### WORK TO COMPLETE
Only one stretch of the records below should be repeated. It starts with the line containing "<source format=gbr>" and goes on through the line containing "G04 Gerber Fmt", exactly as written.

### RECORD SET
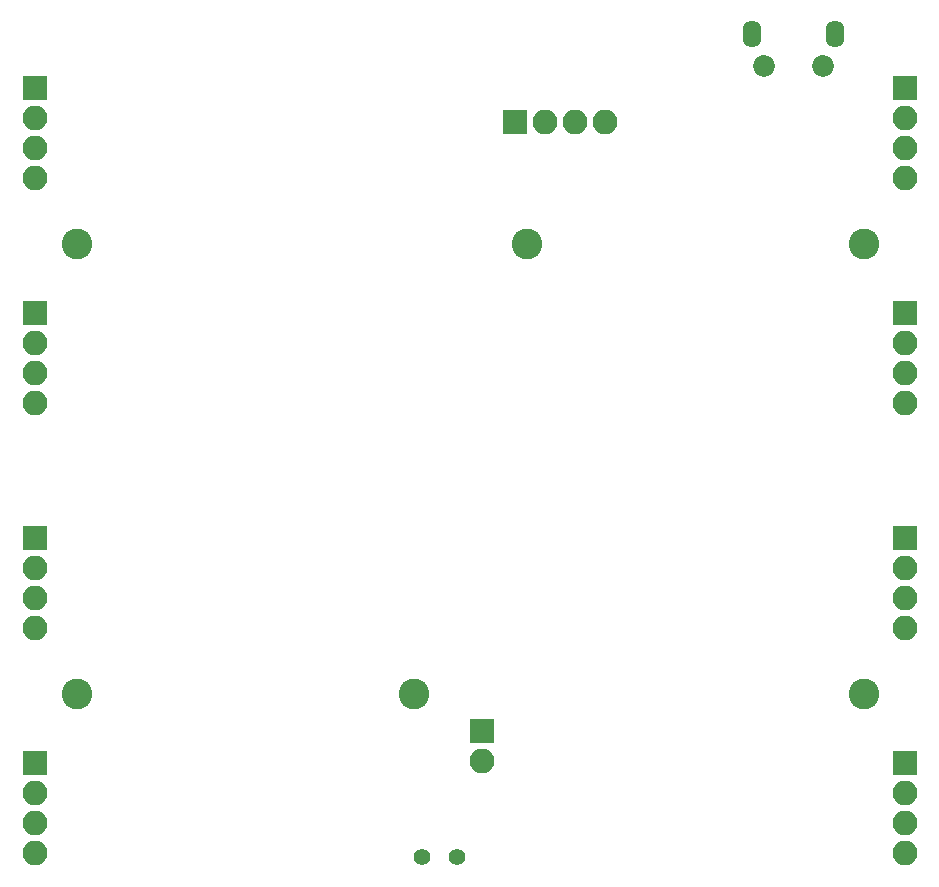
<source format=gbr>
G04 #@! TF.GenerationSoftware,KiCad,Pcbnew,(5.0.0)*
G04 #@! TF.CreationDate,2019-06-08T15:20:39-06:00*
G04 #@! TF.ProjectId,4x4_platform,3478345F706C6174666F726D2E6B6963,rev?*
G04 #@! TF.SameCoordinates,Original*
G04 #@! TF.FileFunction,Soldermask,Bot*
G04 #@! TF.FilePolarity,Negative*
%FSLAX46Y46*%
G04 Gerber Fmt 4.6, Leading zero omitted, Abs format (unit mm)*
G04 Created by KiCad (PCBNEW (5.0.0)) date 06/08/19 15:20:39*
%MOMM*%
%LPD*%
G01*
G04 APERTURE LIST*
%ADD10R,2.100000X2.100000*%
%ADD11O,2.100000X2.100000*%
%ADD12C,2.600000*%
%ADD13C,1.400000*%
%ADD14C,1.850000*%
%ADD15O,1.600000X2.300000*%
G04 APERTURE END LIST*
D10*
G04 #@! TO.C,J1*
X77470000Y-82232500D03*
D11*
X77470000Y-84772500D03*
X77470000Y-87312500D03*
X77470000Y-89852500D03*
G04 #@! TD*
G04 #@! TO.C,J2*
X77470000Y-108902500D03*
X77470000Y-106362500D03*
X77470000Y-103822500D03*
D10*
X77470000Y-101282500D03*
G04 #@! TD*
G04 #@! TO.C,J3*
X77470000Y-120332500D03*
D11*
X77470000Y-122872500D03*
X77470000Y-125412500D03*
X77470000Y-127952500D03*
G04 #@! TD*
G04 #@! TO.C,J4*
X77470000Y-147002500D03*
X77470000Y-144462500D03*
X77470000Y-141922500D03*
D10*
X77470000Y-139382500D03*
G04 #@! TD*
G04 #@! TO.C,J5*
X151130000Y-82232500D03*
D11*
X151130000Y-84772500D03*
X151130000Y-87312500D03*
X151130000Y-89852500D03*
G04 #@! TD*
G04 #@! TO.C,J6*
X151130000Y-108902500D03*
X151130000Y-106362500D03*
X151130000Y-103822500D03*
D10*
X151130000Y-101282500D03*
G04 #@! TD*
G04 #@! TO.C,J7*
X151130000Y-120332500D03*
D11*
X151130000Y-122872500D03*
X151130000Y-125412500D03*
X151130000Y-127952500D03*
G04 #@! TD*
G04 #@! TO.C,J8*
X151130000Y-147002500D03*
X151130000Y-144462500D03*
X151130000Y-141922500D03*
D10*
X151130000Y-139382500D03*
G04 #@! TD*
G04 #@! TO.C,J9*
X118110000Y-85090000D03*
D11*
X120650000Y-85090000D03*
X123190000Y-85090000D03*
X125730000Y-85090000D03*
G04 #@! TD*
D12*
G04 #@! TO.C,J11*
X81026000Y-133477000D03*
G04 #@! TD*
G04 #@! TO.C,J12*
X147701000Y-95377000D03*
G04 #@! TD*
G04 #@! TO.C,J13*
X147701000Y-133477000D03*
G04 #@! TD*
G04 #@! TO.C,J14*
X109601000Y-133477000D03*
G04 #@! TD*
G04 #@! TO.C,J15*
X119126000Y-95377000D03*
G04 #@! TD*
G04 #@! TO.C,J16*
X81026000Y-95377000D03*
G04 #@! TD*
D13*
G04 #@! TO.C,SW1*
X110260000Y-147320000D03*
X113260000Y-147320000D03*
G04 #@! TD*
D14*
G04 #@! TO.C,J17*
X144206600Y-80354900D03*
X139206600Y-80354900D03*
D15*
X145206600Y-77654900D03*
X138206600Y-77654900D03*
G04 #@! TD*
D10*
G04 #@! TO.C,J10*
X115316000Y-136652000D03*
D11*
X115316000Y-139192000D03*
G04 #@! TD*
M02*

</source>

* * *

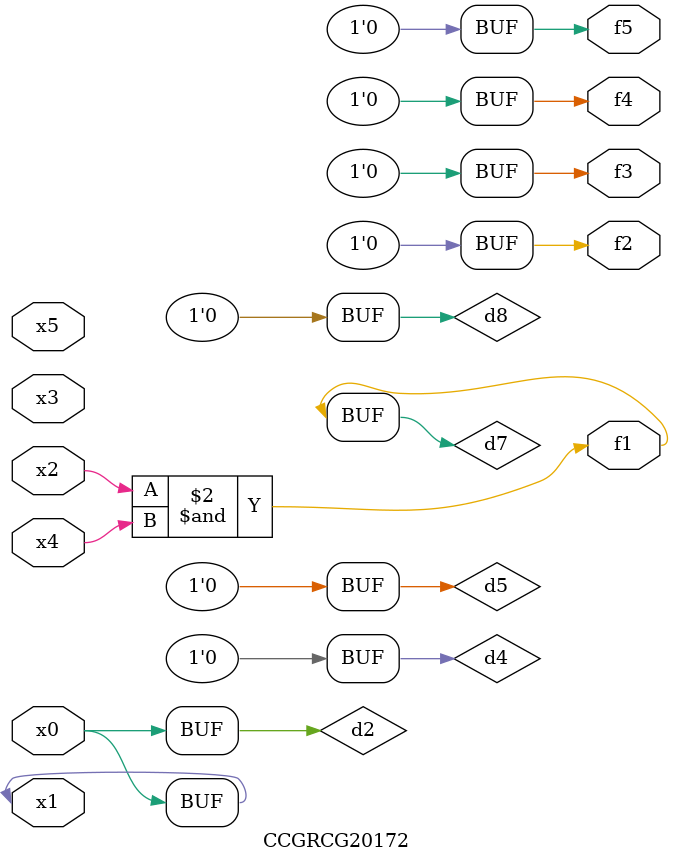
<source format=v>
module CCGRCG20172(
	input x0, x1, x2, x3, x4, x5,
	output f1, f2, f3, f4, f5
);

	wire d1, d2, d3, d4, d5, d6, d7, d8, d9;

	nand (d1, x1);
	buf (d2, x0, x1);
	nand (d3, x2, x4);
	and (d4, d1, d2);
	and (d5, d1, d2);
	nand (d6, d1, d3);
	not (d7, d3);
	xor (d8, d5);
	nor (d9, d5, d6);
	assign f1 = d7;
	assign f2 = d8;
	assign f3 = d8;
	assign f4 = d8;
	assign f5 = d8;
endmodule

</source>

### RESPONSE
<source format=gbr>
G04 #@! TF.GenerationSoftware,KiCad,Pcbnew,(5.0.0)*
G04 #@! TF.CreationDate,2019-06-08T15:20:39-06:00*
G04 #@! TF.ProjectId,4x4_platform,3478345F706C6174666F726D2E6B6963,rev?*
G04 #@! TF.SameCoordinates,Original*
G04 #@! TF.FileFunction,Soldermask,Bot*
G04 #@! TF.FilePolarity,Negative*
%FSLAX46Y46*%
G04 Gerber Fmt 4.6, Leading zero omitted, Abs format (unit mm)*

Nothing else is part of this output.